While trying to parse some unicode text strings, I'm hitting an invisible character that I can't find any definition for. If I paste it in to a text editor and show invisibles, I can see that it looks like a bullet point (• alt-8), and by copy/pasting them, I can see it has an effect like a space or tab, but it's none of those.
I need to test for it, something like...
if(uniChar == L'\t')
But of course I need to provide something to match to.
It has bytes 0xc2 0xa0 in UTF-8.
If no-one has a definition, is there any devious way to test for something I can't define!?
(I happen to be using NSStrings in Objective-C, OSX, Xcode, but I don't think that has any bearing.)
Bytes C2 A0 in UTF-8 encode U+00A0 ɴᴏ-ʙʀᴇᴀᴋ sᴘᴀᴄᴇ, which can be used, for example, to display combining marks in isolation. It is
as a named HTML entity. It is almost the same as a U+0020 sᴘᴀᴄᴇ, except it prevents line breaks before or after it, and acts as a numerical separator for bidirectional layout.
The dot you see when you ask a text editor to show invisibles just happens to be what glyph the text editor chose to display spaces. It does not mean the character in question is U+00B7 ᴍɪᴅᴅʟᴇ ᴅᴏᴛ, which is definitely not invisible.
In code, if you have it as a unichar
, you can compare it to L'\x00A0'
.

◇ ◇ ◇ ◇ ◇

## EXERCISE DETAILS
Answer these questions from the thread about the invisible character:
1. Which bytes does the character have in UTF-8?
2. According to the reply, what is the dot that a text editor shows when displaying invisibles?
3. When the character is held as a unichar, what can it be compared to in code?

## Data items
◇ ◇ ◇ ◇ ◇

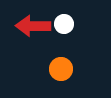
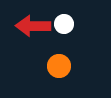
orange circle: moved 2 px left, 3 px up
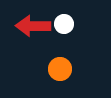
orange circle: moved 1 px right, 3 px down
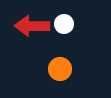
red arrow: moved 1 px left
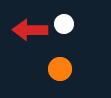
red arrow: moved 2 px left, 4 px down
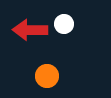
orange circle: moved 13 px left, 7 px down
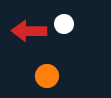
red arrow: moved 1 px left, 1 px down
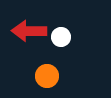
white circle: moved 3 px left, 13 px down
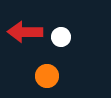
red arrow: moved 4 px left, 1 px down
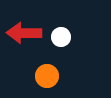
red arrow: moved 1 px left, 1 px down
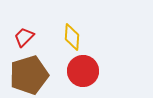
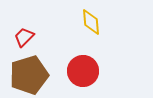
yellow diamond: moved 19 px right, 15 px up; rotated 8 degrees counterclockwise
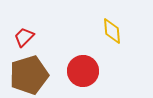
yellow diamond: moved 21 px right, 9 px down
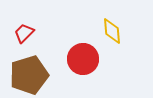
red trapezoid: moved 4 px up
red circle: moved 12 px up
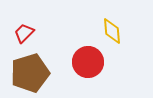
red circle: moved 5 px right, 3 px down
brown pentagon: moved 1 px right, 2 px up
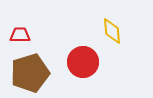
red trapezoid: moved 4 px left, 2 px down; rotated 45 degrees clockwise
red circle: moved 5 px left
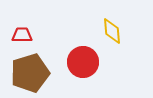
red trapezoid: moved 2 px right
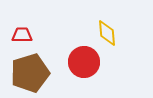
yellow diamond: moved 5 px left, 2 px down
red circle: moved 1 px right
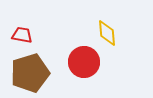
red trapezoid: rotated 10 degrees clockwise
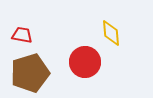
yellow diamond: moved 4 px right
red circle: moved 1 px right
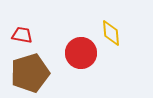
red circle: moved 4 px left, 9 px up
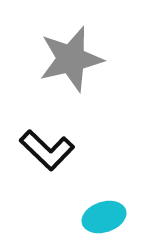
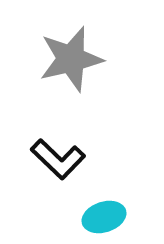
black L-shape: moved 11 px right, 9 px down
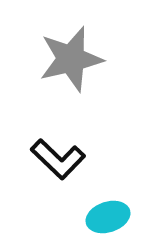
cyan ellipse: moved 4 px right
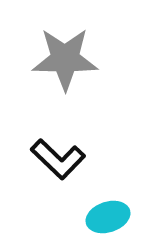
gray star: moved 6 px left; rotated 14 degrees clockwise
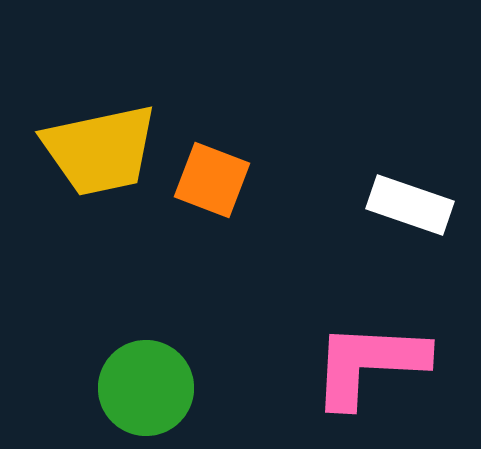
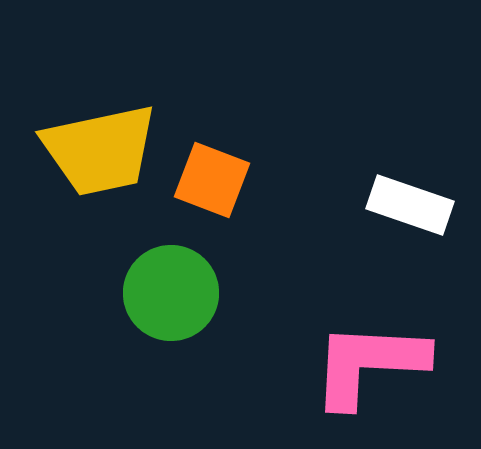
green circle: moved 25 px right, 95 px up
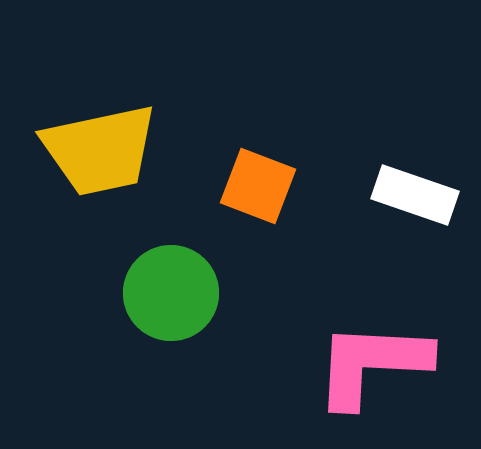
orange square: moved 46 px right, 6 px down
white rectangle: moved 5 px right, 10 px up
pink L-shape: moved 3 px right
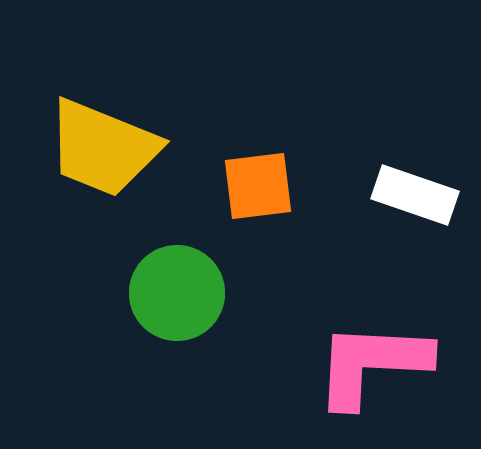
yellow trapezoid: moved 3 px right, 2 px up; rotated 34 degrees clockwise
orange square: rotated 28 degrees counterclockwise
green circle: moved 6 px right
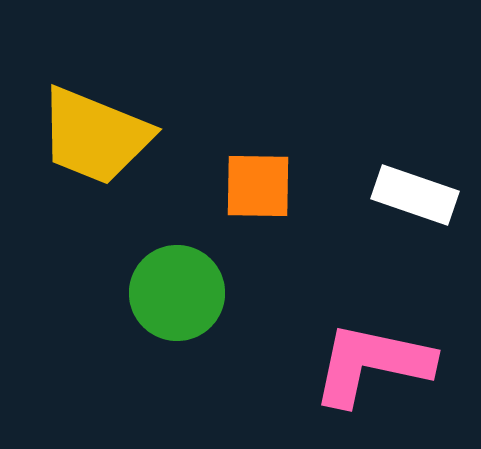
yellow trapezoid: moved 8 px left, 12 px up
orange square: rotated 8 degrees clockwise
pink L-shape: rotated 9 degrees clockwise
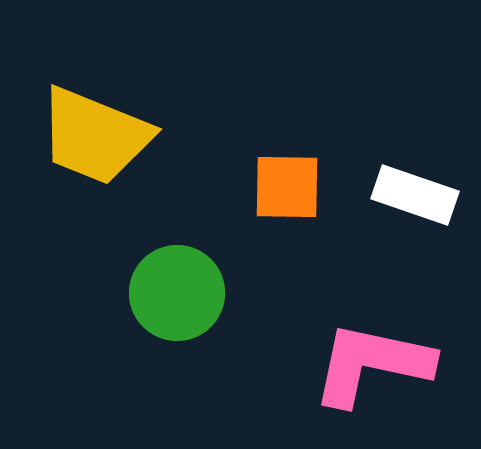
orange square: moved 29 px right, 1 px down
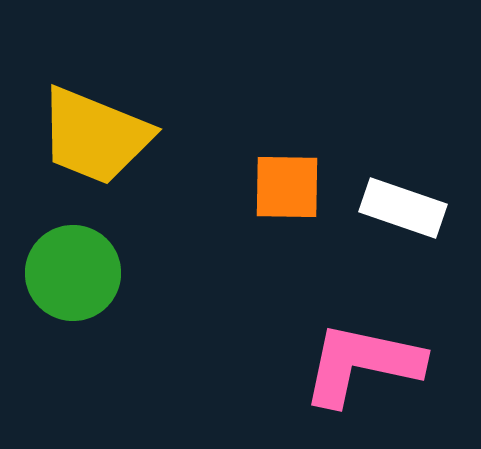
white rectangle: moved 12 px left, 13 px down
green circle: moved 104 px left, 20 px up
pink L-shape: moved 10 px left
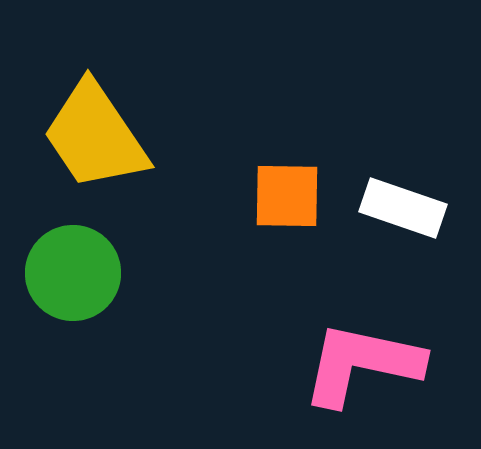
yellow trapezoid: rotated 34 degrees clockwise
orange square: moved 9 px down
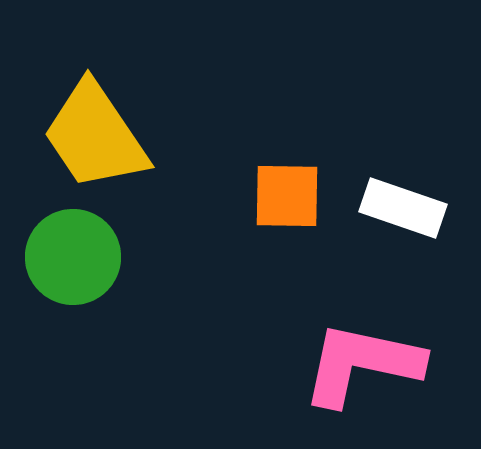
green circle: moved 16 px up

◇ ◇ ◇ ◇ ◇

## TASK ANSWER
1. 0xc2 0xa0
2. The glyph the text editor chose to display spaces
3. L'\x00A0'